*** Block opens ***

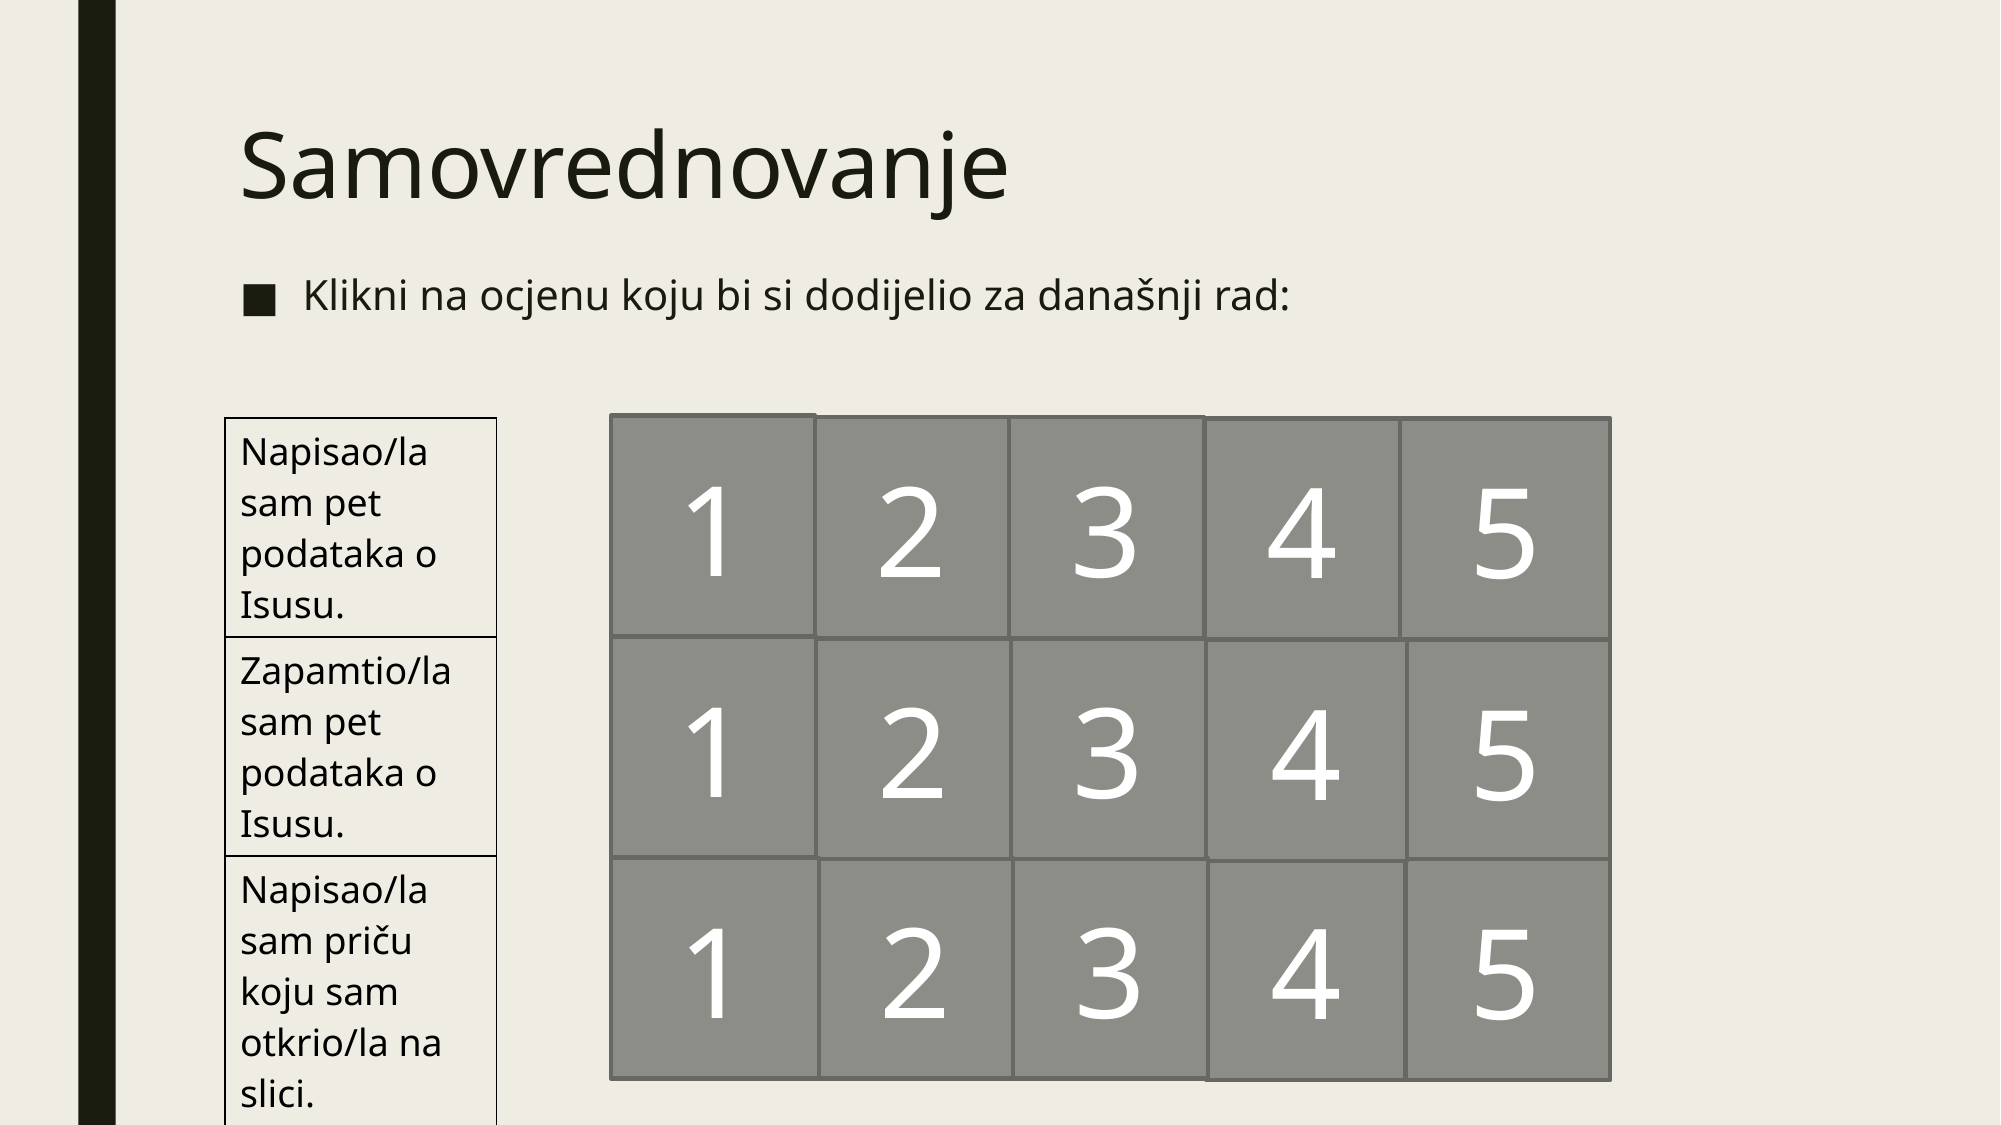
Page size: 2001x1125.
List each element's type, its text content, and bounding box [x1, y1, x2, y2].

table_cell Zapamtio/la sam pet podataka o Isusu. [226, 638, 496, 855]
text_box Klikni na ocjenu koju bi si dodijelio za današnji rad: [225, 265, 1800, 357]
picture [610, 417, 1611, 1081]
table_cell Napisao/la sam priču koju sam otkrio/la na slici. [226, 857, 496, 1125]
text_box 1 [609, 413, 817, 417]
table_header Napisao/la sam pet podataka o Isusu. [226, 419, 496, 636]
text_box Samovrednovanje [225, 112, 1800, 265]
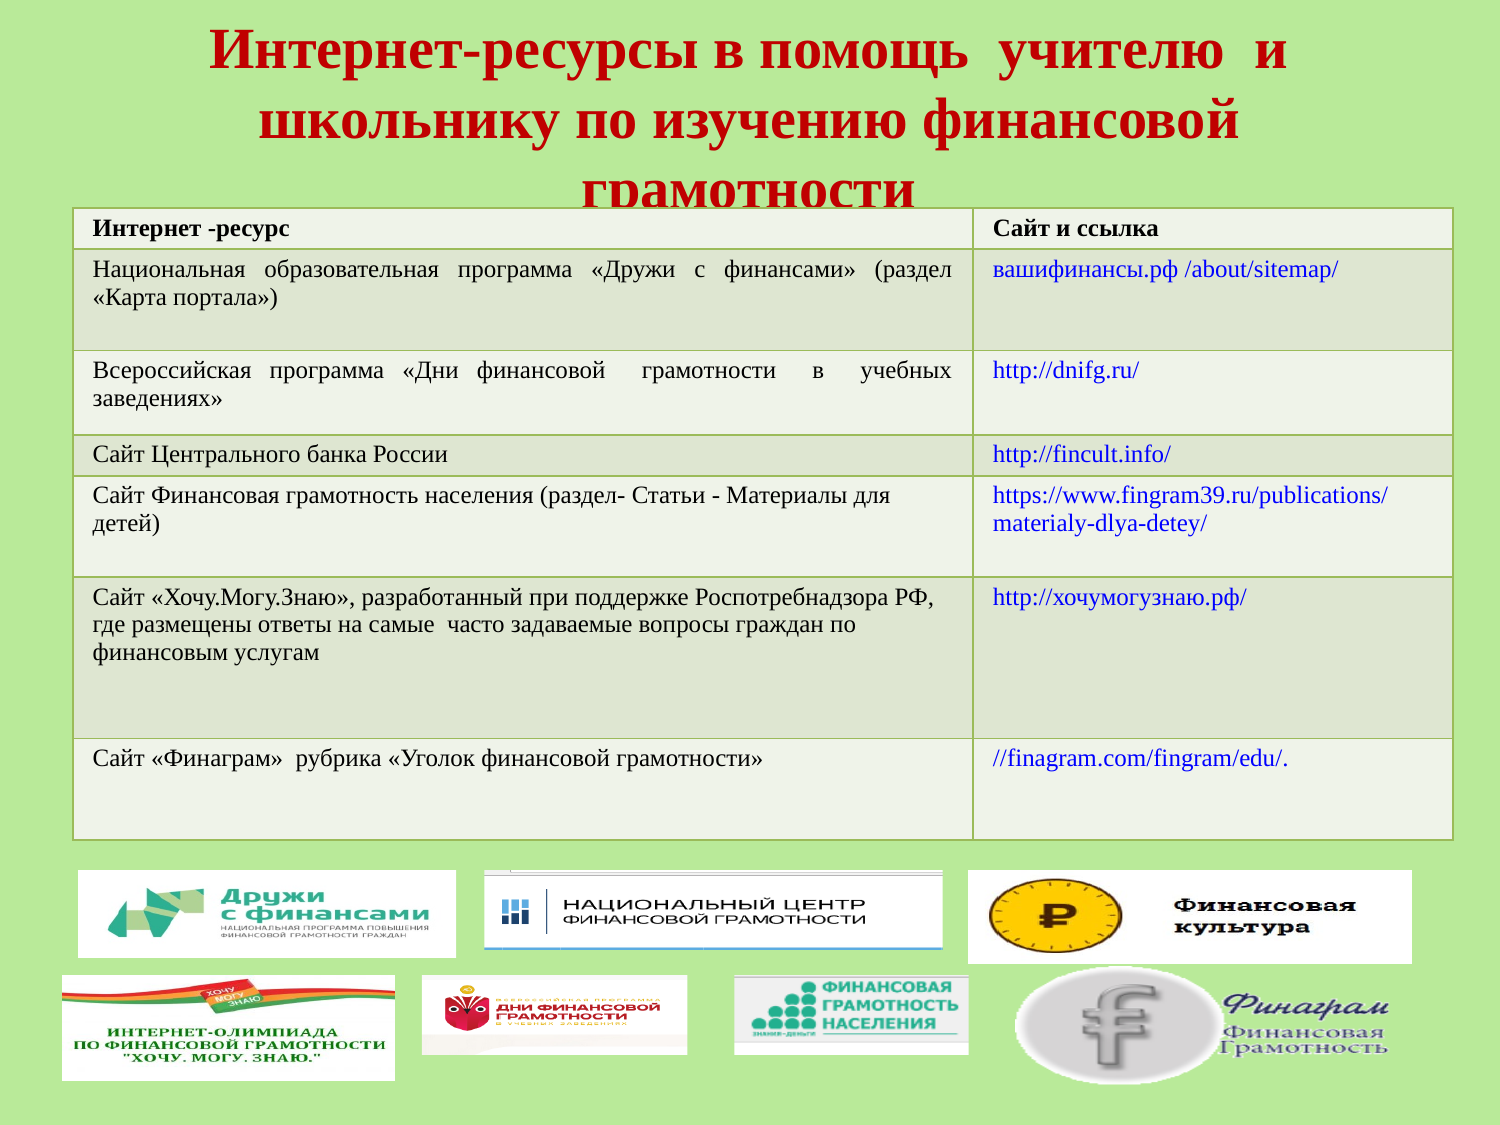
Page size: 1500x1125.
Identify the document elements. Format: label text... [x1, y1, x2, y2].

picture [734, 975, 969, 1055]
table_header Сайт и ссылка [974, 209, 1452, 248]
picture [421, 975, 688, 1055]
table_cell Сайт «Финаграм» рубрика «Уголок финансовой грамотности» [74, 739, 972, 839]
picture [62, 975, 396, 1082]
title Интернет-ресурсы в помощь учителю и школьнику по изучению финансовой грамотности [72, 30, 1425, 207]
table_cell Всероссийская программа «Дни финансовой грамотности в учебных заведениях» [74, 351, 972, 434]
table_cell https://www.fingram39.ru/publications/materialy-dlya-detey/ [974, 477, 1452, 576]
picture [1015, 966, 1400, 1088]
table_cell http://хочумогузнаю.рф/ [974, 578, 1452, 738]
picture [77, 869, 457, 959]
table_cell http://dnifg.ru/ [974, 351, 1452, 434]
table_cell Сайт Центрального банка России [74, 436, 972, 475]
picture [968, 869, 1412, 964]
table_cell вашифинансы.рф /about/sitemap/ [974, 250, 1452, 350]
table_cell Национальная образовательная программа «Дружи с финансами» (раздел «Карта портала») [74, 250, 972, 350]
table_cell Сайт Финансовая грамотность населения (раздел- Статьи - Материалы для детей) [74, 477, 972, 576]
table_cell Сайт «Хочу.Могу.Знаю», разработанный при поддержке Роспотребнадзора РФ, где размещены ответы на самые часто задаваемые вопросы граждан по финансовым услугам [74, 578, 972, 738]
table_cell //finagram.com/fingram/edu/. [974, 739, 1452, 839]
table_header Интернет -ресурс [74, 209, 972, 248]
picture [484, 869, 943, 950]
table_cell http://fincult.info/ [974, 436, 1452, 475]
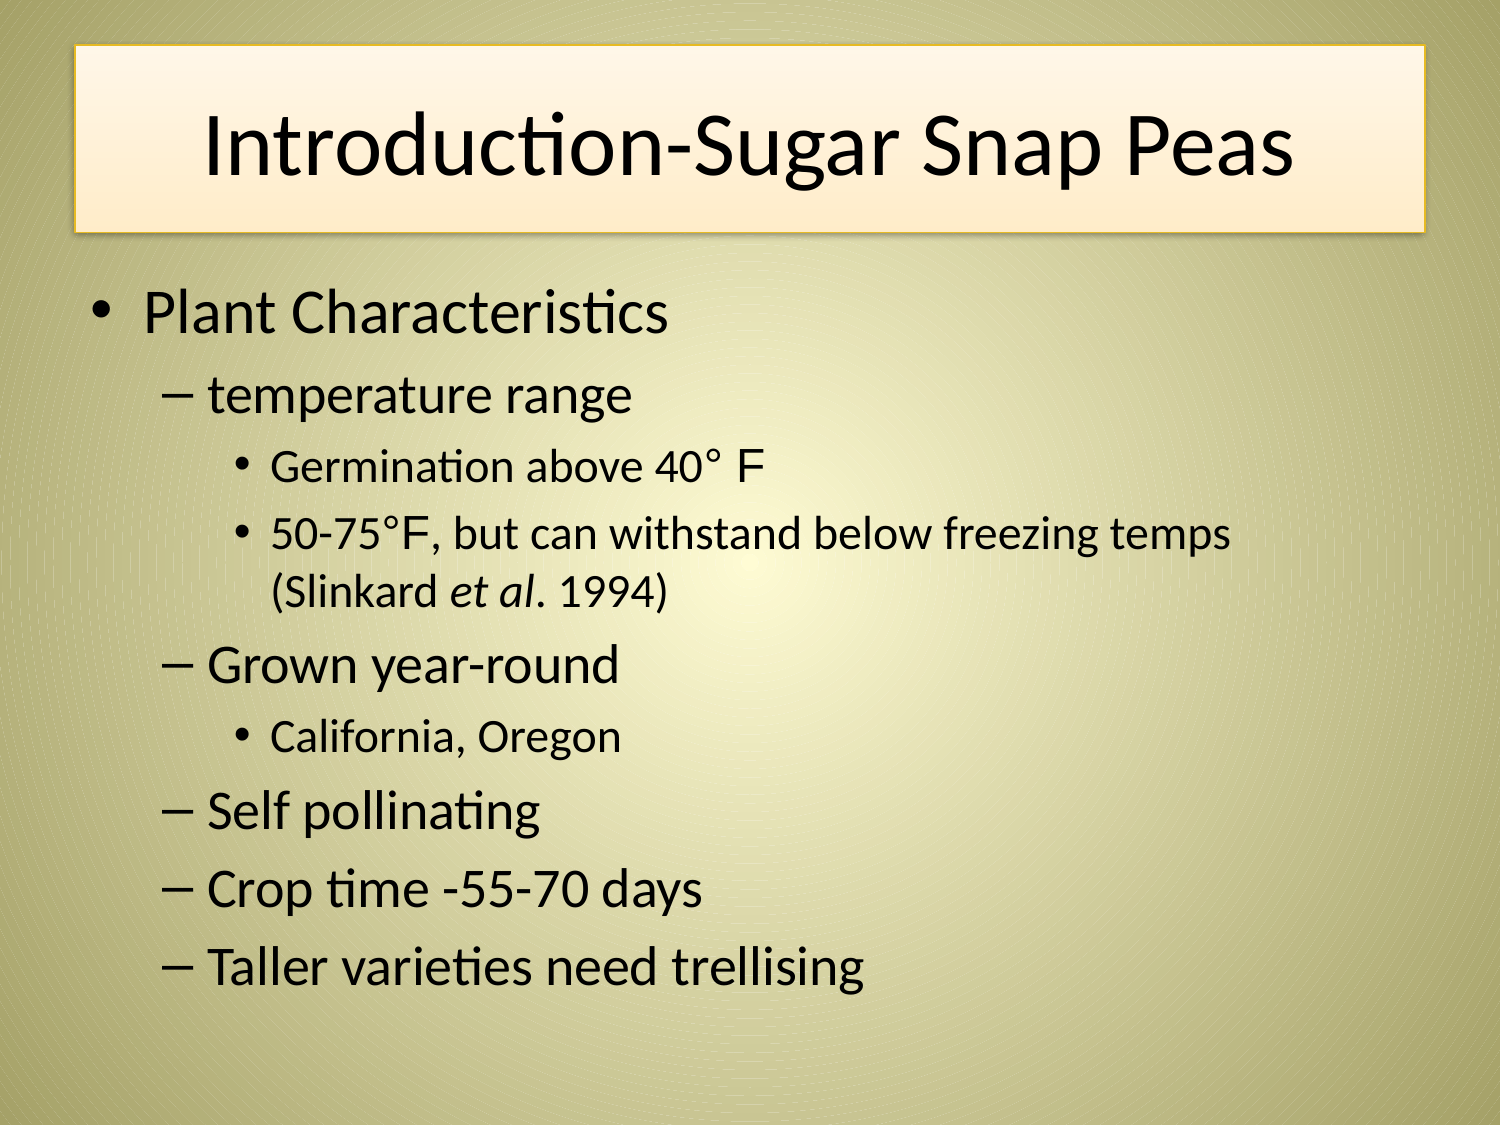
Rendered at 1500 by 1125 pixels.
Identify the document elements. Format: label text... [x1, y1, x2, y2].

*** Block closes ***

*Job item:* Please go line by line through the records above, copying each one that holds the string "Page".

*Reply:*
Page size: 2001x1125.
Page size: 1500x1125.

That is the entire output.